§ DATA EXCERPTS
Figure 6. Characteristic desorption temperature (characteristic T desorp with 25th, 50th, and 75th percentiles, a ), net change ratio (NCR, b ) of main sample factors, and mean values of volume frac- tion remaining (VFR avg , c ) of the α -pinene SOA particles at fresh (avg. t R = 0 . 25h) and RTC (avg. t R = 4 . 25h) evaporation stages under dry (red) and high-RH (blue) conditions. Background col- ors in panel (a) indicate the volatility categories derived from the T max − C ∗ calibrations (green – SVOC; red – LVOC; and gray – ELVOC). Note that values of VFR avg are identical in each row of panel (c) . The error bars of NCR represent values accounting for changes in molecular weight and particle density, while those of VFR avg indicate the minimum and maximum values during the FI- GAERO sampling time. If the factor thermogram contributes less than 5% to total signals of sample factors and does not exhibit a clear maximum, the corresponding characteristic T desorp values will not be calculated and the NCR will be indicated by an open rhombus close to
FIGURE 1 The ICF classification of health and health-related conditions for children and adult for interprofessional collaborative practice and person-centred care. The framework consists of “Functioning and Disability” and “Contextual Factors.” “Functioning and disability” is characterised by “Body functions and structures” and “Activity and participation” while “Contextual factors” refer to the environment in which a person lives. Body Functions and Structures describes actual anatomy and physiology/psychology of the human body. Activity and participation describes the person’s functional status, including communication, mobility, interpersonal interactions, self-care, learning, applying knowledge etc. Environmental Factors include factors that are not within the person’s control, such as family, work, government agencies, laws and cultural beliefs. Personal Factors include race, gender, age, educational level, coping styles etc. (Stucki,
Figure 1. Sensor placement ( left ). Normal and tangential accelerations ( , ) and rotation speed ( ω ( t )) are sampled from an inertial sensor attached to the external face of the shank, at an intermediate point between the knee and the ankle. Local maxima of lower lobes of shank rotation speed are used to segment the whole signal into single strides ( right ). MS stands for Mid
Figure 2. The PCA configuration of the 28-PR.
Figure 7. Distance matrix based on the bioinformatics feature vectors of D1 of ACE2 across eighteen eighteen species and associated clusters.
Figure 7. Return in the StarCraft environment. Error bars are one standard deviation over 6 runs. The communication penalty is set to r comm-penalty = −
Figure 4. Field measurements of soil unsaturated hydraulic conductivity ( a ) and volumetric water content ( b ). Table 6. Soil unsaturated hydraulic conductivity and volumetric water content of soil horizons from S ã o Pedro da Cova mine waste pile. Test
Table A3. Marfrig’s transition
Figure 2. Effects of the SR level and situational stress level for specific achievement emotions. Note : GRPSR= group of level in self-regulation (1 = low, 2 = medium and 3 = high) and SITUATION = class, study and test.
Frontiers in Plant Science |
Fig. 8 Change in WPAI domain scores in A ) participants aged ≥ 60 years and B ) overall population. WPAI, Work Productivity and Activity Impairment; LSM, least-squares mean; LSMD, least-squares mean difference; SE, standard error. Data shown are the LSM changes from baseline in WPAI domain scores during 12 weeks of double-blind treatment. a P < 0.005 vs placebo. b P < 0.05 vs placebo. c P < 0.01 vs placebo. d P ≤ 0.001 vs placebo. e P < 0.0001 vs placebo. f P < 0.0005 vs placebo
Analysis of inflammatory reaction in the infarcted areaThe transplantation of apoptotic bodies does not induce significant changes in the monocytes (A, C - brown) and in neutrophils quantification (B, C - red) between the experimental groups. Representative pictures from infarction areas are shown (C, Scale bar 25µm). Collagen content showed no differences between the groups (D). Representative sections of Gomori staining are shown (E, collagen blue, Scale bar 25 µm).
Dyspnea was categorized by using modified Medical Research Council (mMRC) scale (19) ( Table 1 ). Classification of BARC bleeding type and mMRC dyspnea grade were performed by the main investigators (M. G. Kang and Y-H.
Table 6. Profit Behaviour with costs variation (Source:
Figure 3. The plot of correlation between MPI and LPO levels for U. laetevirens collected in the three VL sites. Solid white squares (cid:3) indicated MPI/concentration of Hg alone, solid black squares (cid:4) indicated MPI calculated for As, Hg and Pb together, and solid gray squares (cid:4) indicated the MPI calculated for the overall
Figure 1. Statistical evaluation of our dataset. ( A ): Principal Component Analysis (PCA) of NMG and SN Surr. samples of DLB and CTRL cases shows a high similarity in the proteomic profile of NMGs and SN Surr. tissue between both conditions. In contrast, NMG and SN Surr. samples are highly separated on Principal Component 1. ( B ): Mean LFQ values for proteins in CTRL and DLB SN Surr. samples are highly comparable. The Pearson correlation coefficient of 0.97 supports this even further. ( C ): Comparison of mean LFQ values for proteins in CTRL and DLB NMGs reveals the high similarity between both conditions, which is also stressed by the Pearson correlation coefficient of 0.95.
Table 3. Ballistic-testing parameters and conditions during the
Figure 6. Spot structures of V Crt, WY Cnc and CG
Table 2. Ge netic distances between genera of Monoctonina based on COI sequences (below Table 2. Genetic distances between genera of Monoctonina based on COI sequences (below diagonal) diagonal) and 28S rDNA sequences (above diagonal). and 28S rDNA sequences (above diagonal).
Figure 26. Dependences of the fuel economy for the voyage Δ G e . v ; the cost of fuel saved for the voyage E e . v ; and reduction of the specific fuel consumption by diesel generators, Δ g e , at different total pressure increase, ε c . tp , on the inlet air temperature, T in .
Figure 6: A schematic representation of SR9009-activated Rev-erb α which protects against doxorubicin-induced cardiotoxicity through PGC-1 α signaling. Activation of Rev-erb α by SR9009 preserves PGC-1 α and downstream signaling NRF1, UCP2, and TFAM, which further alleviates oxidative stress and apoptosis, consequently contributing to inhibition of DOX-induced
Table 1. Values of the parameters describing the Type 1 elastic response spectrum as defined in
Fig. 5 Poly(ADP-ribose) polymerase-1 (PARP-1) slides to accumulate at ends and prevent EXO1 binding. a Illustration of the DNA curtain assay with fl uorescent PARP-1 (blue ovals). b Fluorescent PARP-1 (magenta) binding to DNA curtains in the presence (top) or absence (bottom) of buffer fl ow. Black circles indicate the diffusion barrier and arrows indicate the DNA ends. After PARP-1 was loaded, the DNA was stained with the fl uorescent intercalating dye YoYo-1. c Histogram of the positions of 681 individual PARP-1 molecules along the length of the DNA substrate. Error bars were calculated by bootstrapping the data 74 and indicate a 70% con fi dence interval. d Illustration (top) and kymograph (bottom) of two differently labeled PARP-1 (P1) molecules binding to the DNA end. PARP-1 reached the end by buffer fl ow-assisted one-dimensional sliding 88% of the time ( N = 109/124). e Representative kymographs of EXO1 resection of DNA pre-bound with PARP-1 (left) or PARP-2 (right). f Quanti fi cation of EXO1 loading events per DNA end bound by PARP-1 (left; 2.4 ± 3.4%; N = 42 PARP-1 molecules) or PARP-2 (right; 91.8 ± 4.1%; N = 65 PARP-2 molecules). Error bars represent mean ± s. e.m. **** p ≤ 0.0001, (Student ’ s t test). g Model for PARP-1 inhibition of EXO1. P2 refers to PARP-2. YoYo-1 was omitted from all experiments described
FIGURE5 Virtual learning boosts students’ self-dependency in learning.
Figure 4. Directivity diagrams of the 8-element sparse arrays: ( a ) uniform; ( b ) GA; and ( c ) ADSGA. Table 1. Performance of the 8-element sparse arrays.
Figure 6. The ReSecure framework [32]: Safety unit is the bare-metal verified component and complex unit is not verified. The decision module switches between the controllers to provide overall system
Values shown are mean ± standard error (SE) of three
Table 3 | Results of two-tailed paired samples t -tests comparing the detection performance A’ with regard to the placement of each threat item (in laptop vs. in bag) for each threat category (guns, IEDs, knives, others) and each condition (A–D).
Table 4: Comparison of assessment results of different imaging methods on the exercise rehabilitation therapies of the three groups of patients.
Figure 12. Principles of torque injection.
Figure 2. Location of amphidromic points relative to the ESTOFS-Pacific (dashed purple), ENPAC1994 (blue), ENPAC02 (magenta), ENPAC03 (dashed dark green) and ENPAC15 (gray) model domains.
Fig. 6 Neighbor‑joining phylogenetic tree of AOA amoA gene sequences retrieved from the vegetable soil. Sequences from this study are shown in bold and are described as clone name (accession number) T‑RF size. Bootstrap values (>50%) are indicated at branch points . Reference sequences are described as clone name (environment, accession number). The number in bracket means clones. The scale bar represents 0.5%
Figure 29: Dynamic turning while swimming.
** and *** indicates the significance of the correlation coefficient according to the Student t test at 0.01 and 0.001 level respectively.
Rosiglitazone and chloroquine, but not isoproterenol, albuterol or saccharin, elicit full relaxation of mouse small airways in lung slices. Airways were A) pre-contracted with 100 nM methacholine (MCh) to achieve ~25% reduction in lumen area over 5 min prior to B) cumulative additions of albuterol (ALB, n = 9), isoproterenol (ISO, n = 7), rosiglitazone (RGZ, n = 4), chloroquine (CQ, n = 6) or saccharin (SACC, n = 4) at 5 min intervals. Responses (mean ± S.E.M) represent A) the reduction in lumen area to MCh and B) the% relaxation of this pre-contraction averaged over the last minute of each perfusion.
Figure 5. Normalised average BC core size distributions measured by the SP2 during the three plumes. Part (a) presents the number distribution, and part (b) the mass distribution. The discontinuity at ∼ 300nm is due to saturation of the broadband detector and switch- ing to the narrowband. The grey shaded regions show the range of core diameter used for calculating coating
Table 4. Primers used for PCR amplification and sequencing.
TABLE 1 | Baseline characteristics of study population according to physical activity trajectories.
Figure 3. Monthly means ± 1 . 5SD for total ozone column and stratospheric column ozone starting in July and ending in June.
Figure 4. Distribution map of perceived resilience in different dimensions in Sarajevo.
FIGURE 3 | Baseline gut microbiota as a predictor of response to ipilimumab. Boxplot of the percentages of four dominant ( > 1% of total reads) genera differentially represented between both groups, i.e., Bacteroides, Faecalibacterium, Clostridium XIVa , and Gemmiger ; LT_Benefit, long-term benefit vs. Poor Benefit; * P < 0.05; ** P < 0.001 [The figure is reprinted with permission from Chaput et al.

§ ASSIGNED TASK
Each line of the entries above that contains "placement" must be copied into the answer.

§ EXERCISE RESPONSE
Figure 1. Sensor placement ( left ). Normal and tangential accelerations ( , ) and rotation speed ( ω ( t )) are sampled from an inertial sensor attached to the external face of the shank, at an intermediate point between the knee and the ankle. Local maxima of lower lobes of shank rotation speed are used to segment the whole signal into single strides ( right ). MS stands for Mid
Table 3 | Results of two-tailed paired samples t -tests comparing the detection performance A’ with regard to the placement of each threat item (in laptop vs. in bag) for each threat category (guns, IEDs, knives, others) and each condition (A–D).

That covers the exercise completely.